The deadline ended in July, with many countries reaching agreements that brought their tariff levels down.
Although several of the highest tariffs were subsequently rolled back, the punitive measures did lead to a noticeable decline in imports, especially from China.
US goods imports from China fell to $288 billion between January and November 2025, compared with $401 billion during the same period in 2024.
However, government data showed that much of the reduction in Chinese imports was offset by higher purchases from other Asian and European countries.
According to projections, the United States is expected to record a trade deficit of more than $800 billion in 2025, lower than the record $1.2 trillion shortfall reported in 2024.

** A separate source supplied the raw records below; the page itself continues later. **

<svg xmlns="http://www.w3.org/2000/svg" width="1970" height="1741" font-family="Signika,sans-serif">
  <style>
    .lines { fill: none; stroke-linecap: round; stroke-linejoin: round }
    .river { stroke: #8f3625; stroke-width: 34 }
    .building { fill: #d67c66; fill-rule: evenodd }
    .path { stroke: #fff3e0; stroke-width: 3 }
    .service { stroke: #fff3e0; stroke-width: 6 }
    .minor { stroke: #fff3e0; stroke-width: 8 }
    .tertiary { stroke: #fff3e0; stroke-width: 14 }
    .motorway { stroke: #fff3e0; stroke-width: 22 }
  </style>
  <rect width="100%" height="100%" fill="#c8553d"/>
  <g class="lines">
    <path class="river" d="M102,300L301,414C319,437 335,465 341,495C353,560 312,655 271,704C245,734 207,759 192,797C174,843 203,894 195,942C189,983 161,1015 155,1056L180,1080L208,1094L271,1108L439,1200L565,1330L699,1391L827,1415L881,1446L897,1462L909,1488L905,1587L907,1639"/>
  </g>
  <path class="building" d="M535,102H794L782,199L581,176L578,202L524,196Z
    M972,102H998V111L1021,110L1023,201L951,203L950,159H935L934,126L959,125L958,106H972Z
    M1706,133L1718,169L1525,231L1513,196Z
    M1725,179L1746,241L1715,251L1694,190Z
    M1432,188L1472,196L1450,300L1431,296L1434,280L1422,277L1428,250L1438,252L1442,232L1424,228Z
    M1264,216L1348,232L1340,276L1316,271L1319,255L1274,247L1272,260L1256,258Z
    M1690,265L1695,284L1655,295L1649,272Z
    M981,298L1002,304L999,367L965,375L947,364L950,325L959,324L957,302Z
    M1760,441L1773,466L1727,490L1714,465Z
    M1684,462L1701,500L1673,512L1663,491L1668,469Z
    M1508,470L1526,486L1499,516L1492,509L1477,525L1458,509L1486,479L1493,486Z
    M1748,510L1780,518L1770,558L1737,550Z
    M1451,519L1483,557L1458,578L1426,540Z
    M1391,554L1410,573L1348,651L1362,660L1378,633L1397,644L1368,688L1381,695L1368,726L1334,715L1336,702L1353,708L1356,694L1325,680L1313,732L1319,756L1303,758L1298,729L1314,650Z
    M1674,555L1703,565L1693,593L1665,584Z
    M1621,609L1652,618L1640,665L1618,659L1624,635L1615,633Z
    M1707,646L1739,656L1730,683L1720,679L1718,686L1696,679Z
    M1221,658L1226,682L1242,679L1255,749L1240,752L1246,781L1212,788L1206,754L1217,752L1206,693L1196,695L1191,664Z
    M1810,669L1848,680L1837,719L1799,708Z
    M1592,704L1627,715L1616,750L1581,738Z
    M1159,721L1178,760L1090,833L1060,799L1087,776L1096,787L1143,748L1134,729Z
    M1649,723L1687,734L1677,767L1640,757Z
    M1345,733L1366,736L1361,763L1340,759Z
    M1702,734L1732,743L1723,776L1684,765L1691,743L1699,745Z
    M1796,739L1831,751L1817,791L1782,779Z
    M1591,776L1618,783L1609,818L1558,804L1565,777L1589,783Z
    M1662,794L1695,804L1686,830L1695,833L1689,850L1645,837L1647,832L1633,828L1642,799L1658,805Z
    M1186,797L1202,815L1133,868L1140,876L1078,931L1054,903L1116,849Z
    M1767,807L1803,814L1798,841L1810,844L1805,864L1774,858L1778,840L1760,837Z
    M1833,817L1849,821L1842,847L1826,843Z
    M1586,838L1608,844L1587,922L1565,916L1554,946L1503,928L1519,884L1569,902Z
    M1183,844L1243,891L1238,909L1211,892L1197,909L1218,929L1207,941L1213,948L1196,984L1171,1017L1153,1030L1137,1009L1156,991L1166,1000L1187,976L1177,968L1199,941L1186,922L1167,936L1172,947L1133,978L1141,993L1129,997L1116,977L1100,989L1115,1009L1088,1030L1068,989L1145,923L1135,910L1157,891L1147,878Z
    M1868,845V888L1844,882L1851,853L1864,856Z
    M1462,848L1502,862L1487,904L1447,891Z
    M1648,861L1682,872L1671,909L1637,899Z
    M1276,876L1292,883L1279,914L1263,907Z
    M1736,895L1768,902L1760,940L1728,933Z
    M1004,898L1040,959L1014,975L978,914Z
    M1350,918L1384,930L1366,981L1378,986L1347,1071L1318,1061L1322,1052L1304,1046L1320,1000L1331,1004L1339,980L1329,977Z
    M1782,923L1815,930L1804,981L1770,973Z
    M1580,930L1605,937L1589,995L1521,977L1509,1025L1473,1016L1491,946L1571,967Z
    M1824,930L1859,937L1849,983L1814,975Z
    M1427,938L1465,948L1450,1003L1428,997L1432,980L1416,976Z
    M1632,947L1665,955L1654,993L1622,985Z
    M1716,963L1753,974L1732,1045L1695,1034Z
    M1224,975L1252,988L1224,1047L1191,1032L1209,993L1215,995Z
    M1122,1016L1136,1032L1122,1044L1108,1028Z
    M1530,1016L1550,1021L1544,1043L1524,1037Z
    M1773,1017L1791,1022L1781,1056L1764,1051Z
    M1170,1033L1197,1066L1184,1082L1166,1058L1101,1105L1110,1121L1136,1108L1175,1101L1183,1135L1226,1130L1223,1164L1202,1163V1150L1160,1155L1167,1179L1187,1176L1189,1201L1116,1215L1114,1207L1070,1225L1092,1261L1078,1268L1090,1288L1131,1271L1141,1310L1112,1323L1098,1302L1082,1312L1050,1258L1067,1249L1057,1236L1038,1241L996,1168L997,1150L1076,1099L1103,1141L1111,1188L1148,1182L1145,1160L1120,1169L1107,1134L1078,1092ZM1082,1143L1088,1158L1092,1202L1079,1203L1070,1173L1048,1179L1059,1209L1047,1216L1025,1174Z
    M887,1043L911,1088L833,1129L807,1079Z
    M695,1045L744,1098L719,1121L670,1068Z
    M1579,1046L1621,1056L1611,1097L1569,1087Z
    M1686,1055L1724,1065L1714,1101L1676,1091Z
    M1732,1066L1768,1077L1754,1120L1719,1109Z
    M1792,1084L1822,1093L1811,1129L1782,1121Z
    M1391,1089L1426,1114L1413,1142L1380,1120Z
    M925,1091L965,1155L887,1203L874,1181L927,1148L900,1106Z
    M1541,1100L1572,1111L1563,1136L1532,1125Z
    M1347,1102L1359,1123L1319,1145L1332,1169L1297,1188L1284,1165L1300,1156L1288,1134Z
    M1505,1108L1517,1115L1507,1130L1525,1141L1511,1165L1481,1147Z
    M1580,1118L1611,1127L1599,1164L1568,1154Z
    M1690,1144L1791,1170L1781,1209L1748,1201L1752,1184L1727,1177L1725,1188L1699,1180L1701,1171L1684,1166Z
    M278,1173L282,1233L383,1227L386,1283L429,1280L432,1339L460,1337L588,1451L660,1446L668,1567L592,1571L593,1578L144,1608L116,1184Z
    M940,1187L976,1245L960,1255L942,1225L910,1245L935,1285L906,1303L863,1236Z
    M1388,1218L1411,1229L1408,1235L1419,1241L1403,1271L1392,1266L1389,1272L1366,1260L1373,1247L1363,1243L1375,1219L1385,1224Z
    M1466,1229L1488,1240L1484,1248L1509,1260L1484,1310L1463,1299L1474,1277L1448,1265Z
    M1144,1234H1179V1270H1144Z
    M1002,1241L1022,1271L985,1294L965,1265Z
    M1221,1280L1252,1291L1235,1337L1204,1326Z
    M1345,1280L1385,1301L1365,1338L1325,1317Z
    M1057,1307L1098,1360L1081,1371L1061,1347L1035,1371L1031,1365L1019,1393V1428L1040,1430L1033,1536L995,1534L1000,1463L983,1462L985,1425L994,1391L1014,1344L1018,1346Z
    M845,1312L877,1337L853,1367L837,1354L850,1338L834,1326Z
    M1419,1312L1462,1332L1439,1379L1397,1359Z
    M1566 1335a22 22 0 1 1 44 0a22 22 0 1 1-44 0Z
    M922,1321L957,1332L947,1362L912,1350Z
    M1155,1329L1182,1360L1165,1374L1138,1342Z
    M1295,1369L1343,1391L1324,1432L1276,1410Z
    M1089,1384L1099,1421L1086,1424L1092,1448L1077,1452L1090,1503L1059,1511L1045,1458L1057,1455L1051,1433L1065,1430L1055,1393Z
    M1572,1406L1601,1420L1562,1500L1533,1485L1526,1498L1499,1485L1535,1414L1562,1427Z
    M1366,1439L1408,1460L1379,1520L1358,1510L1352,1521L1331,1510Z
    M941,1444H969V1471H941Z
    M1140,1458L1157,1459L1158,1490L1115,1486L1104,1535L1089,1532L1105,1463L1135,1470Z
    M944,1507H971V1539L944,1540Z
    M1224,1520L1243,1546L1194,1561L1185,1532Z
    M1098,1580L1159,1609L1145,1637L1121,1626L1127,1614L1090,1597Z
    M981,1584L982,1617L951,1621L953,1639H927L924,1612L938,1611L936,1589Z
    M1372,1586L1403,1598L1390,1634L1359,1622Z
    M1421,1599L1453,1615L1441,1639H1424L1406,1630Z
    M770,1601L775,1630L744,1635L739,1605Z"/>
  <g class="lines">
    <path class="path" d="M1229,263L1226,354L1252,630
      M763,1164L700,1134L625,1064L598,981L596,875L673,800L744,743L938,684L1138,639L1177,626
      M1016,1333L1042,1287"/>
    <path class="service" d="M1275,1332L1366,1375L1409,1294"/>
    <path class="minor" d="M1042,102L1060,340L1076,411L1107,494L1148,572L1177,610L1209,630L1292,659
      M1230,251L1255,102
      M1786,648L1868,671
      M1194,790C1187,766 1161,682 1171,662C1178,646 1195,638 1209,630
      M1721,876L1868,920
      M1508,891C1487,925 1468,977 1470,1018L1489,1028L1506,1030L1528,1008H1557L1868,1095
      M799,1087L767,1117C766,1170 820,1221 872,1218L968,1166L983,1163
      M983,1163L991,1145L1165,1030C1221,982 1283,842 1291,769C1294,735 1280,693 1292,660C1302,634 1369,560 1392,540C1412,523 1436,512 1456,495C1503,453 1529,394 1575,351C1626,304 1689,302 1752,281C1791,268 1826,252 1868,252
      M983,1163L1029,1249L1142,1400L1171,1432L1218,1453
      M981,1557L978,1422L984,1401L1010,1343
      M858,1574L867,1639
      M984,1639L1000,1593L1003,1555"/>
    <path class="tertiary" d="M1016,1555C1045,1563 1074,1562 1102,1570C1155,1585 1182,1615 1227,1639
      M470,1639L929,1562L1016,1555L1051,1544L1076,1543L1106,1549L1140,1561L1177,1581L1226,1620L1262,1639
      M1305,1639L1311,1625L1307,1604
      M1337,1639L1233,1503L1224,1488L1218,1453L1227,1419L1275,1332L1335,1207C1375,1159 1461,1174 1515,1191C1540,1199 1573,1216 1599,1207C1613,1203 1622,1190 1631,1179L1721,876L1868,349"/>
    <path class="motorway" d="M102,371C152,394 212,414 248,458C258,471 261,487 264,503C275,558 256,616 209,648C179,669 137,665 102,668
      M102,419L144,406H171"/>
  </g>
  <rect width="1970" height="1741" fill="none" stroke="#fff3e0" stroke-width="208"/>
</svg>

Much of this year’s gap has been attributed to a sharp rise in imports during the first quarter, when businesses rushed to bring in goods ahead of the April tariffs.
Official data from the US Census Bureau showed that Washington’s trade deficit widened in November 2025 to $56.8 billion, up from $29.2 billion in October 2025.
The country exported goods and services worth $292.1 billion in November, $10.9 billion less than in October, indicating a drop in overseas sales, while imports rose to $348.9 billion, $16.8 billion more than the previous month.
The rise in November’s overall trade deficit was mainly driven by a sharp increase in the goods shortfall, which grew by $27.9 billion to reach $86.9 billion.
At the same time, the surplus in services edged up slightly by $0.3 billion to $30.1 billion. Commerce Department data also indicated that exports fell by 3.6 per cent to $292.1 billion, while imports grew by 5 per cent to $348.9 billion, widening the gap between what the United States imports and what it exports and reversing the narrower deficit seen in October.
For the year so far, the combined goods and services trade gap has expanded by $32.9 billion, marking a 4.1 per cent increase compared with the same period in 2024.
During this period, exports climbed by $185.7 billion, a 6.3 per cent rise, while imports increased by $218.6 billion, up 5.8 per cent year on year.
Reports by The New York Times noted that the November rebound highlighted intense volatility in trade flows as tariff policies continued to trigger sharp fluctuations.
Economists cited in the report warned that the earlier decline in the deficit was largely due to temporary fluctuations in trade in certain products such as gold.
For the first 11 months of 2025, the total trade deficit remained 4.1 per cent higher than the previous year’s levels.
The administration’s tariff strategy has also reshaped trade partnerships. Between January and November, the US trade deficit with China stood at $189 billion, falling below the deficit recorded with the European Union.
The report added that the effective US tariff rate has now reached nearly 17 per cent, its highest level since 1932.
Research cited by the Financial Times indicated that American businesses and consumers paid nearly 90 per cent of the cost of tariffs last year, challenging claims that the burden would fall mainly on foreign companies.
A study by the Federal Reserve Bank of New York found that during the first 11 months of 2025, most of the costs from US tariffs were borne by American consumers and businesses rather than foreign exporters, though overseas suppliers began absorbing a larger share as the year progressed.
Looking ahead, the legal outlook remains uncertain, with the Supreme Court expected to rule soon on the administration’s use of a 1970s emergency law to impose the levies.
The White House has indicated it will seek “legal workarounds” to maintain the tariffs if they are struck down.